→ Passage given
Saturday, April 7, 2012

Neuschwanstein: Fairy tale castle

Neuschwanstein is often referred to as a fairy tale castle, which is usually meant in the general sense that it is idyllic, beautiful, and other-worldly, not necessarily because it has to do with actual fairy tales. However, King Ludwig II of Bavaria was inspired by German stories and legends-this was the century when the Grimms' tales made their appearance, and German stories were thought to represent the essence of what it meant to be German. The King was most inspired by the legend of the Swan Knight, which is not technically a fairy tale but a saga, but is similar to fairy tales-the knight Lohengrin appears in shining armor on a boat drawn by a swan to save the damsel in distress. In fact, the story is more like the negative stereotype people associate with fairy tales than actual fairy tales. Nevertheless, the King identified himself with the knight of the legend and used the image in the murals in his escapist home, such as the one below.

→ Stored data
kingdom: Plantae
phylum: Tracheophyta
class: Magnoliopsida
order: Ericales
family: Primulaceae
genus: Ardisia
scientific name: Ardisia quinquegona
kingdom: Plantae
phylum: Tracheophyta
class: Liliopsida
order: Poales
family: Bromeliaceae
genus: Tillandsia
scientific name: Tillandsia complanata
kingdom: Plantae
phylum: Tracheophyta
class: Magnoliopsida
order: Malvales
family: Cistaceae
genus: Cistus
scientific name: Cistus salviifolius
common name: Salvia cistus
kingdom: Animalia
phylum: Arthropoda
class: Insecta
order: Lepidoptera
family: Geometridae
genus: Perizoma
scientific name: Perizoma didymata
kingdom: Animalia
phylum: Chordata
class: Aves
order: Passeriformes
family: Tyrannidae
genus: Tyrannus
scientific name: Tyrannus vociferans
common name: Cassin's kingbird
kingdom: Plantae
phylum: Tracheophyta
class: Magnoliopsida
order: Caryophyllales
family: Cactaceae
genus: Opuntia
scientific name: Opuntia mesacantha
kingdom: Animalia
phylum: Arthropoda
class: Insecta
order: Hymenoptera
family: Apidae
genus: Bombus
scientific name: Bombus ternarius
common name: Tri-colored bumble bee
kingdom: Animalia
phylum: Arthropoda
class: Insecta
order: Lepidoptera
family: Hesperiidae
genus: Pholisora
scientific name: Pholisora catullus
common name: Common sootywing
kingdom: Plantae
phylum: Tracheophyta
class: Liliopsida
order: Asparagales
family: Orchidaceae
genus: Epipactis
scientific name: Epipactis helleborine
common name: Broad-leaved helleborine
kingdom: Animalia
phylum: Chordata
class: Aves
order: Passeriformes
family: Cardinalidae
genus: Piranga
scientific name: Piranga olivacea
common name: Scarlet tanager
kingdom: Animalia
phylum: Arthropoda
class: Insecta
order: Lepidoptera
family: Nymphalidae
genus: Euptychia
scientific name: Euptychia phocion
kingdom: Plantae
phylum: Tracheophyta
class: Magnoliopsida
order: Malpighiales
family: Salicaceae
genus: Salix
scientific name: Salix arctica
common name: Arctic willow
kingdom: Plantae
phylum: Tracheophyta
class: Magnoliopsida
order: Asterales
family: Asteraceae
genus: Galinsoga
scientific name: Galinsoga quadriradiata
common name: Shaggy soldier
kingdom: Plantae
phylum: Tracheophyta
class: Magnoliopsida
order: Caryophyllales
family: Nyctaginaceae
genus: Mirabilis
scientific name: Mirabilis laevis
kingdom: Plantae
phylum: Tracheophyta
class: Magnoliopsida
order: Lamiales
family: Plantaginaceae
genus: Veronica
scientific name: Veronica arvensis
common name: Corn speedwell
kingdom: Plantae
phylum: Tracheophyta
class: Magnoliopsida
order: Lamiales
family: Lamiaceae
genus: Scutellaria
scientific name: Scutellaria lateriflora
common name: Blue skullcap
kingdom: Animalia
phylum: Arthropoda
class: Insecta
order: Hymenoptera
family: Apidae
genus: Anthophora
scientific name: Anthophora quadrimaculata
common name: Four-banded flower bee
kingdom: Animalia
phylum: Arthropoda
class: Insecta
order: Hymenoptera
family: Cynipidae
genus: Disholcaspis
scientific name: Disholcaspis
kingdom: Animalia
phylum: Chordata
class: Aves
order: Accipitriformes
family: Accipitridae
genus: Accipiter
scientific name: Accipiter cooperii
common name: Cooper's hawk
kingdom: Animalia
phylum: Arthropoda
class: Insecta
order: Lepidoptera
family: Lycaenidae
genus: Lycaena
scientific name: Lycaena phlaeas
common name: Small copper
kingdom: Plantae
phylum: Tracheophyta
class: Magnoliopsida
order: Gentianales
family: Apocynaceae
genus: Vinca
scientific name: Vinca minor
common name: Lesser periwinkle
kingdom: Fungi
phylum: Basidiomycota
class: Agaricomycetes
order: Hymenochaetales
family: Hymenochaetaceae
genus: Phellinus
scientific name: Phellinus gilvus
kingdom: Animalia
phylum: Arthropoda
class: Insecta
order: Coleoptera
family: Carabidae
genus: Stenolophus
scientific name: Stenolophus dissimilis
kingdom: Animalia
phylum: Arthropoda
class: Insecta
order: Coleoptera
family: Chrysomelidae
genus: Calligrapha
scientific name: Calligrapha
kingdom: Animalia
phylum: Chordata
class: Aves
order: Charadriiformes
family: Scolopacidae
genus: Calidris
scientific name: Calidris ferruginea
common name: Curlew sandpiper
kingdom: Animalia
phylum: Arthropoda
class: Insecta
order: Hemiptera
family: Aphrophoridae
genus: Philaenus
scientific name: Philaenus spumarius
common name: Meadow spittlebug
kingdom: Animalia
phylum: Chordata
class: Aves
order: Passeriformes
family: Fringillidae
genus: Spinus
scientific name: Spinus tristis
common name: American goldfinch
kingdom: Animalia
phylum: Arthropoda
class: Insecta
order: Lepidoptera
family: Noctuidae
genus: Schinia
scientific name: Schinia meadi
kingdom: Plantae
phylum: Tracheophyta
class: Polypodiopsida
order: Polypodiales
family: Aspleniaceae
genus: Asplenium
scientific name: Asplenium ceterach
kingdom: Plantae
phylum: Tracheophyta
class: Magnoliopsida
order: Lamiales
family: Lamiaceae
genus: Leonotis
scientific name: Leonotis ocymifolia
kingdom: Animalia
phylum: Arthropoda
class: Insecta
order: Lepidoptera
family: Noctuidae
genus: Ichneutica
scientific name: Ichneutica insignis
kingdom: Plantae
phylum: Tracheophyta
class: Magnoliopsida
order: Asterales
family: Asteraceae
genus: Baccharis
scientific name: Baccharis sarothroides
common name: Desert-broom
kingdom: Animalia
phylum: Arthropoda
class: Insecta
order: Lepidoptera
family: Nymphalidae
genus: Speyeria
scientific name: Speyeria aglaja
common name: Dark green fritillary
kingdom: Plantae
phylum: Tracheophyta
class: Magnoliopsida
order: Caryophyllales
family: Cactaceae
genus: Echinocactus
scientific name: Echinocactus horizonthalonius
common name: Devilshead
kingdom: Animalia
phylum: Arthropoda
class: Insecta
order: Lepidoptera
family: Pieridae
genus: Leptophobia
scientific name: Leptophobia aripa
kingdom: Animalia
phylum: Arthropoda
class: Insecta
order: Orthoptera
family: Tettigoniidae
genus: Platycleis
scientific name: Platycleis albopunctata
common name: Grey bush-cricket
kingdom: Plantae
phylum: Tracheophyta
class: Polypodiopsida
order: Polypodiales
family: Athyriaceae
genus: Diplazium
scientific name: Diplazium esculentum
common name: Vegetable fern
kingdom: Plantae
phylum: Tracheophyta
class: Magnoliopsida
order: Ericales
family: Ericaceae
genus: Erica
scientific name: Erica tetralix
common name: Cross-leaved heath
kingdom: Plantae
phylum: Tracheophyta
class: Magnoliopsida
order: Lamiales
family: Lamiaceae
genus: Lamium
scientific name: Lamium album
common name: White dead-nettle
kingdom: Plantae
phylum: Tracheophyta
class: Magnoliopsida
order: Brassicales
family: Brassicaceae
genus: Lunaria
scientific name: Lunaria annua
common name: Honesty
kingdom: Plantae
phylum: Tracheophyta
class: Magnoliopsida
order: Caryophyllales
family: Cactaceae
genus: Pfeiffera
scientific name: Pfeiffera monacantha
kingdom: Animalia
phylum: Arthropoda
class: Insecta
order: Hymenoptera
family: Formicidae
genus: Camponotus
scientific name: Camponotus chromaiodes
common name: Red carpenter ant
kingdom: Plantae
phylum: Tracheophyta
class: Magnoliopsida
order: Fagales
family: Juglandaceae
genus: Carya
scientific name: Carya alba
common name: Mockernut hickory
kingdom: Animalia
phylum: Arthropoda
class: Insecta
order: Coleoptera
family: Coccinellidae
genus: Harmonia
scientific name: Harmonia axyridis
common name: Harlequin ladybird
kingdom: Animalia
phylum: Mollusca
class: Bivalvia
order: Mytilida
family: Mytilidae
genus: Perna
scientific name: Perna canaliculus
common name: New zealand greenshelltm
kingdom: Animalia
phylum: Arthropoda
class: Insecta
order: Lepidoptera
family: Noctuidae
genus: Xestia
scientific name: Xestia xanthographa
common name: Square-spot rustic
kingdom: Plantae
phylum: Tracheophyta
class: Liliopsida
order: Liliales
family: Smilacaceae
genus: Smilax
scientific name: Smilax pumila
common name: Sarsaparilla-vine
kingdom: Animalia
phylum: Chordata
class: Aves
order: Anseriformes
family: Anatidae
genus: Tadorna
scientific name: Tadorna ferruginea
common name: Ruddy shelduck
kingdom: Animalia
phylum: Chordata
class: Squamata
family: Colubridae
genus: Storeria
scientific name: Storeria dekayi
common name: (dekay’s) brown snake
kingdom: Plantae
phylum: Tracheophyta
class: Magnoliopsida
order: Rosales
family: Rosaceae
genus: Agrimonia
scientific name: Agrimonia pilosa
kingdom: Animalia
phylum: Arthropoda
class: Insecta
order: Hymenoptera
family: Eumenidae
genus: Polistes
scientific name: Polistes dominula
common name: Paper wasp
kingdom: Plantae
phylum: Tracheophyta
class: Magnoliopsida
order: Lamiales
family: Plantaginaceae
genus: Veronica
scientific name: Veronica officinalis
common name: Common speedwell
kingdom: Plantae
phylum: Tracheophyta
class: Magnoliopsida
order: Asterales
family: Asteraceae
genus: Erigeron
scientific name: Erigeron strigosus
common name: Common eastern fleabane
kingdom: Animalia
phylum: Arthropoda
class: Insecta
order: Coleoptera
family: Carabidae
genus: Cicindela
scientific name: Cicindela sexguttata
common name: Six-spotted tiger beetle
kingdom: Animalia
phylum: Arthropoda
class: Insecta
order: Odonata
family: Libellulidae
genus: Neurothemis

→ Objective A
In the entries, quote every line from the one with "common name: Devilshead" up to and including the one with "genus: Pfeiffera".
→ Objective B
Extend the Neuschwanstein passage, picking up after its final sentence.
The Neuschwanstein passage and the taxonomy entries are independent of each other.

→ Expected output A
common name: Devilshead
kingdom: Animalia
phylum: Arthropoda
class: Insecta
order: Lepidoptera
family: Pieridae
genus: Leptophobia
scientific name: Leptophobia aripa
kingdom: Animalia
phylum: Arthropoda
class: Insecta
order: Orthoptera
family: Tettigoniidae
genus: Platycleis
scientific name: Platycleis albopunctata
common name: Grey bush-cricket
kingdom: Plantae
phylum: Tracheophyta
class: Polypodiopsida
order: Polypodiales
family: Athyriaceae
genus: Diplazium
scientific name: Diplazium esculentum
common name: Vegetable fern
kingdom: Plantae
phylum: Tracheophyta
class: Magnoliopsida
order: Ericales
family: Ericaceae
genus: Erica
scientific name: Erica tetralix
common name: Cross-leaved heath
kingdom: Plantae
phylum: Tracheophyta
class: Magnoliopsida
order: Lamiales
family: Lamiaceae
genus: Lamium
scientific name: Lamium album
common name: White dead-nettle
kingdom: Plantae
phylum: Tracheophyta
class: Magnoliopsida
order: Brassicales
family: Brassicaceae
genus: Lunaria
scientific name: Lunaria annua
common name: Honesty
kingdom: Plantae
phylum: Tracheophyta
class: Magnoliopsida
order: Caryophyllales
family: Cactaceae
genus: Pfeiffera

→ Expected output B
The castle is truly breathtakingly beautiful and was also one of the main inspirations for the Disney theme parks' castles.


  1. The singer's hall (2nd to last picture) had great acoustics. Too bad King Ludwig II was never able to hear a performance there! Our tour guide told us they have a series of Schloss-Konzerte (castle concerts) each year in September, and this year's tickets sold out in 23 hours!

  2. thats right Jill cuz Neuschwanstein is the most beautiful castle in the world 1,5M visitor per year

    Fantastic !!!!!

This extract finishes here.